SRT does not support multicast output. For one-to-many distribution, use:

SRT relay trees (srt-live-server)
Restreaming via srt-live-transmit
Protocol conversion to HLS/DASH at the edge

Codec and container

SRT in live mode carries MPEG-TS. The MPEG-TS container can hold:

Content	Common codecs
Video	H.264 (AVC), H.265 (HEVC), AV1
Audio	AAC, Opus, MPEG-1 Layer II
Subtitles	DVB subtitles
Data	SCTE-35 markers, ID3 tags

Multi-audio

Multiple audio tracks use separate MPEG-TS PIDs (Programme IDs). Most encoders default to a single stereo pair. vMix’s MABC mode produces 4 stereo pairs on separate PIDs.

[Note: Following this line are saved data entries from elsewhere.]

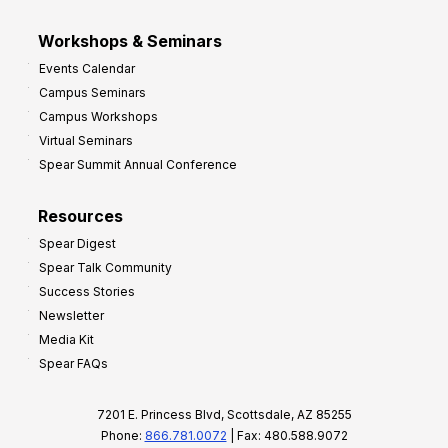
Workshops & Seminars
Events Calendar
Campus Seminars
Campus Workshops
Virtual Seminars
Spear Summit Annual Conference
Resources
Spear Digest
Spear Talk Community
Success Stories
Newsletter
Media Kit
Spear FAQs
7201 E. Princess Blvd, Scottsdale, AZ 85255
Phone:
866.781.0072
| Fax: 480.588.9072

Gotcha: Some decoders only read the first audio PID. Test your full chain before going live.

Alpha channel / key+fill

SRT can carry alpha channel video, but the approach matters:

Method	Compatibility	Complexity
Dual-stream H.264 (key + fill on separate SRT ports)	High	Two streams to manage
HEVC with alpha auxiliary picture	Medium	Requires HEVC support
VP9 with alpha in WebM	Low	Not transportable via `srt://` URI

Dual-stream key+fill is the most compatible approach for broadcast use.

SRT statistics

SRT exposes rich internal statistics via srt_bistats(). Key metrics:

Metric	What it tells you	Alarm threshold
`msRTT`	Round-trip time	>200ms
`pktRetransTotal`	Retransmitted packets	>5% of sent
`pktRcvDropTotal`	Dropped packets (unrecoverable)	>0
`mbpsSendRate`	Current send bitrate	Below target
`byteRcvBuf`	Receive buffer occupancy	>80% full
`msRcvBuf`	Receive buffer in time	<2× RTT

Punch collects these metrics from connected peers and displays them on the session dashboard.